Thursday, September 18, 2008

Performance gain of memoization in Ruby

I and a some friends at work are developing a code generator that simplifies how we use a third-party library. Basically, the problems with the library are:

  • Hard to write code: we wish to express "get X.Y.Z", but the library force us to write "get Y from X by doing actions A and B, check that the result is a Y, cast it to a Y and then get Z by doing C actions and D". You get the point...
  • Hard to read code: given the code to "get X.Y.Z" is extremely hard to understand that it X.Y.Z that it returns. Self-documenting code is basically impossible to achieve here. We have tried, and fia
  • The library has no interfaces what-so-ever, making it very hard to our own code.

We've developed the code generator without any effort to make it fast (making it correct is hard enought). However, there have been a few instances where we simply "had to" optimize, because our test-cases started to take minutes to complete. Not good at all.


The first optimization we did was to write the parse tree of a file (which rarely changes) to disk by marshalling the Ruby objects. This made the parse phase go from 2-4 minutes to instantaneous. It was quite simple to implement, too. Very good! Actuallt, we didn't even use a profiler for this because it was to utterly obvious that it was the parse phase that was the bottleneck.


For the second optimization, though, we used a profiler. We found that a single method was responsible for around 90% of the used CPU time and that is was called alot. What to do?

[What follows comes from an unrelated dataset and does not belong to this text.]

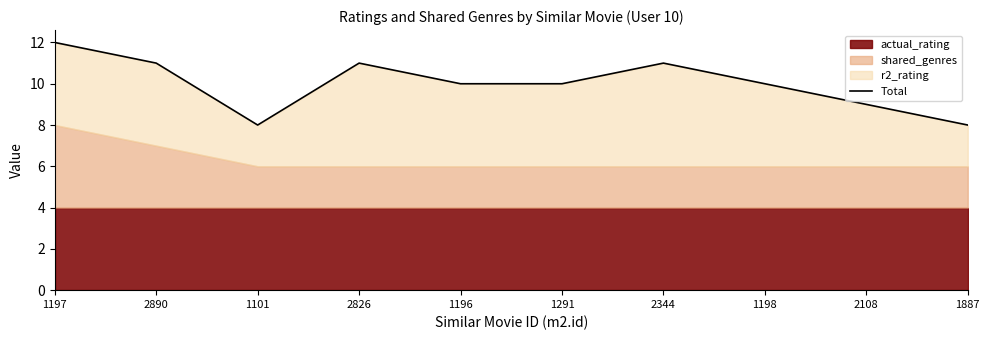

What is the smallest value displayed?

8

Well, lucky us, we had been very careful to not have any state in our classes. That is, the code generator is purely functional (well, almost) . This made it possible for us to cache the result of the method the first time it was called, and use the cached value for all consecutive calls. (This only took one additional line of code, by the way.) We ran our test-suit and it passed. Great!


We ran the profiler again. The performance gain was 25 fold. Good stuff.


For me, this illustraits the age old truth that you should only optimize when you know you need to optimze and what/where to optimize. But it also shows how easy it is to optimize functional code, especially if there is a good test-suit making sure you don't mess anything up.